In this paper we study a family of nonlinear \(\sigma \)-models in which the target space is the super manifold \(\mathbb {H}^{2|2N}\). These models generalize Zirnbauer’s \(\mathbb {H}^{2|2}\) nonlinear \(\sigma \)-model (Zirnbauer in Commun Math Phys 141(3):503–522, 1991). The latter model has a number of special features which aid in its analysis: through a remarkable technique from symplectic geometry colloquial known as supersymmetric localization, the partition function of the \(\mathbb {H}^{2|2}\) model is equal to one independent of the coupling constants. Our main technical observation is to generalize this fact to \(\mathbb {H}^{2|2N}\) models as follows: the partition function is a multivariate polynomial of degree \(n=N-1\), increasing in each variable. As an application, these facts provide estimates on the Fourier and Laplace transforms of the ’t-field’ when we specialize to \(\mathbb {Z}^2\). We show that this field has fluctuations which are at least those of a massless free field. In addition we show that small fractional moments of \(e^{t_v-t_0}\) decay at least polynomially fast in the distance of v to 0.

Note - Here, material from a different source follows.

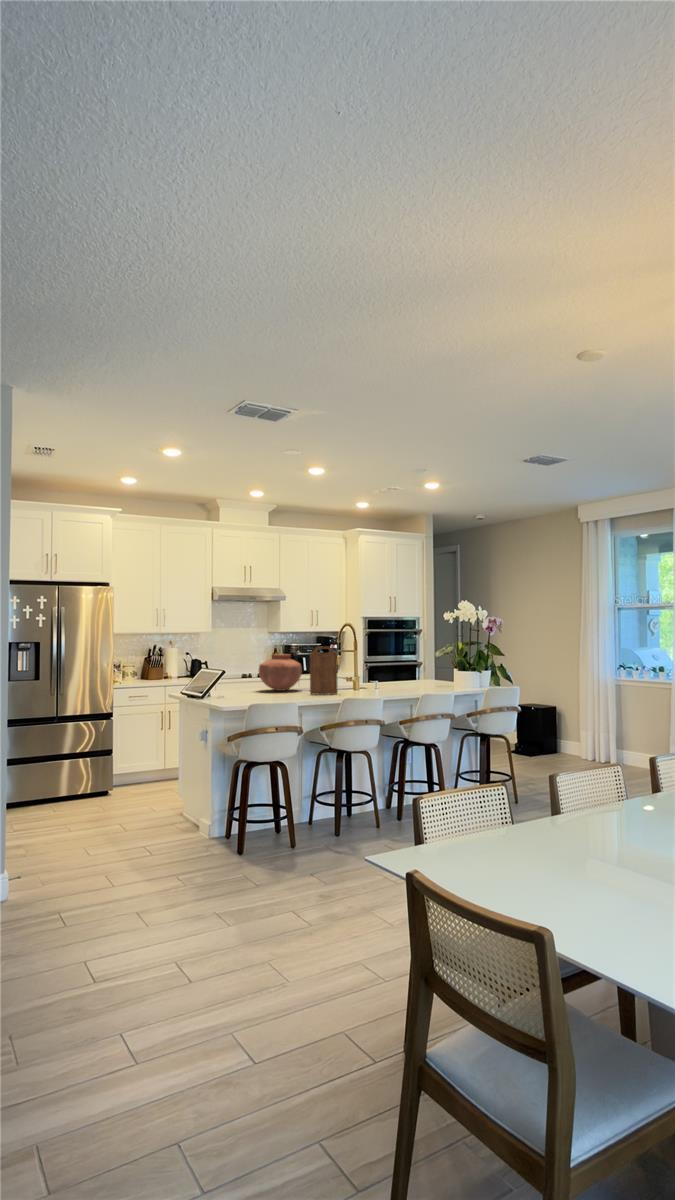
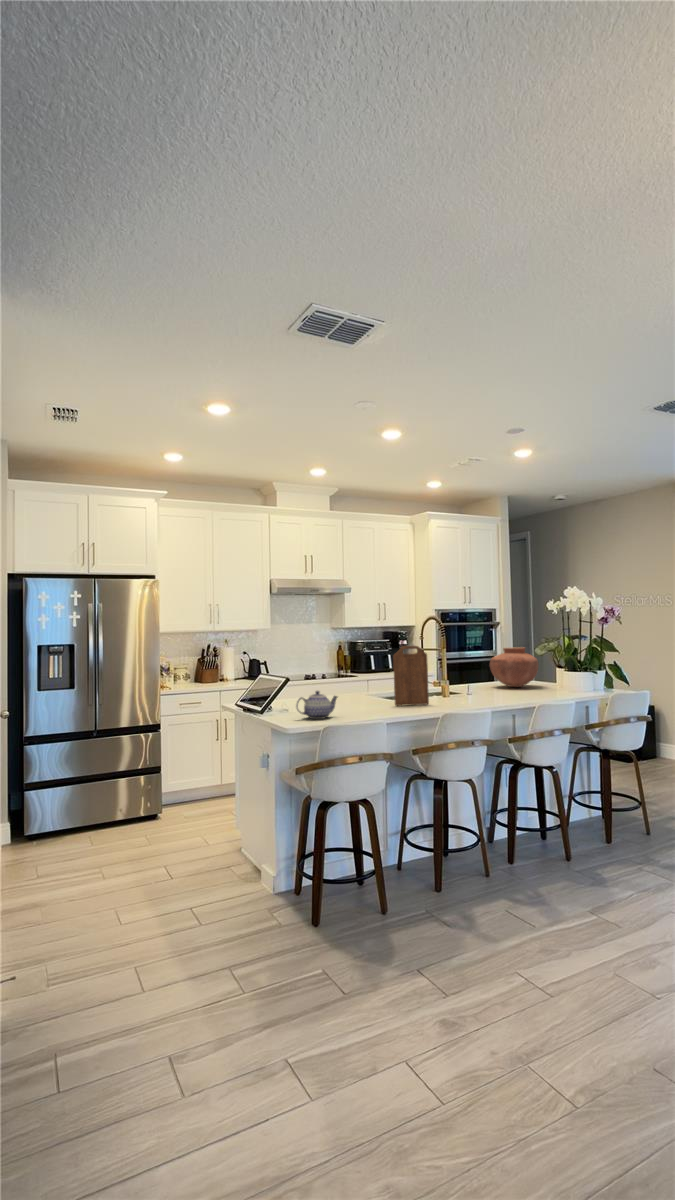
vase: present [259,654,302,691] -> present [490,647,539,687]
teapot: none [229,680,263,702] -> present [296,691,338,719]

在本文中，我们研究了一系列非线性\(\sigma \) -模型，其中目标空间是超流形\(\mathbb {H}^{2|2N}\)。这些模型概括了 Zirnbauer 的\(\mathbb {H}^{2|2}\)非线性\(\sigma \) 模型（Zirnbauer in Commun Math Phys 141(3):503–522, 1991）。后一个模型具有许多有助于其分析的特殊特征：通过辛几何口语中称为超对称定位的一项非凡技术，\(\mathbb {H}^{2|2}\)模型的配分函数为等于 1，与耦合常数无关。我们的主要技术观察是将这个事实推广到\(\mathbb {H}^{2|2N}\)模型如下：配分函数是一个多元多项式\(n=N-1\)，在每个变量中增加。作为一个应用，当我们专门研究\(\mathbb {Z}^2\)时，这些事实提供了对“ t 场”的傅立叶和拉普拉斯变换的估计。我们表明该场的波动至少是无质量自由场的波动。此外，我们表明\(e^{t_v-t_0}\) 的小分数矩在v到 0的距离内至少以多项式快速衰减。